Re: String Literals, take 2

Joseph F. Ryan Mon, 02 Dec 2002 13:43:36 -0800

James Mastros wrote:

Just a few more nits to pick...


On 12/02/2002 6:58 AM, Joseph F. Ryan wrote:

The q() operator allows strings to be made with
any non-space, non-letter, non-digit character as the delimeter instead
of '.  In addition, if the starting delimeter is a part of a paired
set, such as (, [, <, or {, then the closing delimeter may be the
matching member of the set.  In addition, the reverse holds true;
delimeters which are the tail end of a pair may use the starting item
as the closing delimeter.

We need to decide if this is a user doc or a developer doc/language specification. If it's the later, we need a regirous defintion of what a pair is.


I'm more inclined towards a user doc; a rigorous definition of pairs in
the tests should be good enough for the developers.

There are a few special cases for delimeters; specifically : and #.
: is not allowed because it might be used by custom-defined quoting
operators to apply a property; # is allowed, but there cannot be a
space between the operator and the #.  In addition, comments are not
allowed within # delimeted expressions (for obvious reasons).

Are comments ever allowed within q() constructs? If not, ditch the statement about comments not being allowed in q## constructs.


You're right, they're not.  Woops.

=head3 <<>>; expanding a string as a list.

A set of braces is a special op that evaluates into the list of word
A doubled set of angle brackets (<<text here>>) or a set of double-angle quotation marks (guillemets, Ťtext hereť).
contained, using whitespace as the delimeter.  It is similar to qw()
from perl5, and can be thought of as roughly equivalent to:
Are we getting rid of qw()? I assumed that we were keeping it as a longhand form of <<>>/guillemets, just like qq() is the longhand form of "".

> [DATA EXTRACT]:

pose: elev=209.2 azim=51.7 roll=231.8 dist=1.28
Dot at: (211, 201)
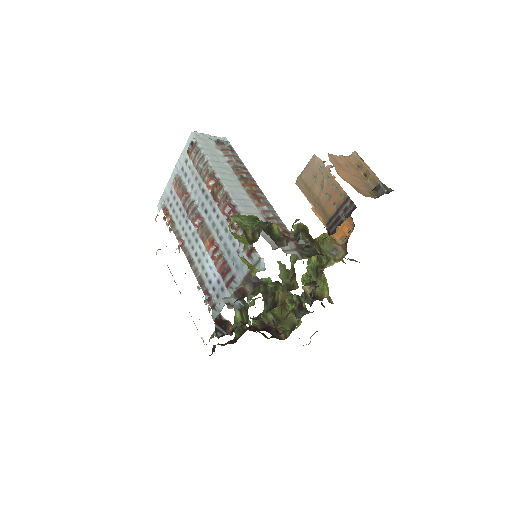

> [SET PROBLEM A]: In the string literals thread, why is : not allowed as a delimiter?
> [SET PROBLEM B]: Rewrite the paragraph of the string literals thread that begins "There are a few special cases for delimeters" as a short bulleted list.
> [SET PROBLEM C]: Write the next part of the string literals thread, starting right after its last line.

> [EXERCISE RESULT A]: Custom-defined quoting operators might use it to apply a property.

> [EXERCISE RESULT B]:
- : cannot be used as a delimiter, because custom-defined quoting operators might use it to apply a property.
- # can be used, but there cannot be a space between the operator and the #.
- Comments are not allowed within #-delimited expressions.

> [EXERCISE RESULT C]:
C<< "STRING".split(' ') >>
I'd be more explicit here, and say C<<"STRING".split(/\s+/)>>. (The two are equivlent, but only because of special-casing; the second is more explicit.)


Nope, split (' ', $string) is special; it eats up all preceding
whitespace before splitting on the space, while with /\s+/ there
will be an intial empty element.  The example is straight from
perl5's perlop anyways :)

Have these defaults been defined somewhere? I'd rather see them be ', ' and '=>' by default...


Well, that's what the RFC suggested, and there didnt seem
to be many complaints about the defaults in the Apoc
(besides the variable names)  Like I said, I just winged it :)

Note that hashes are unordered, and so the output will be unordered.
Therefore, the following two expressions are equivalant:
Get rid of the therefore; it seems to refer to the preceding sentance, which has nothing to do with the example.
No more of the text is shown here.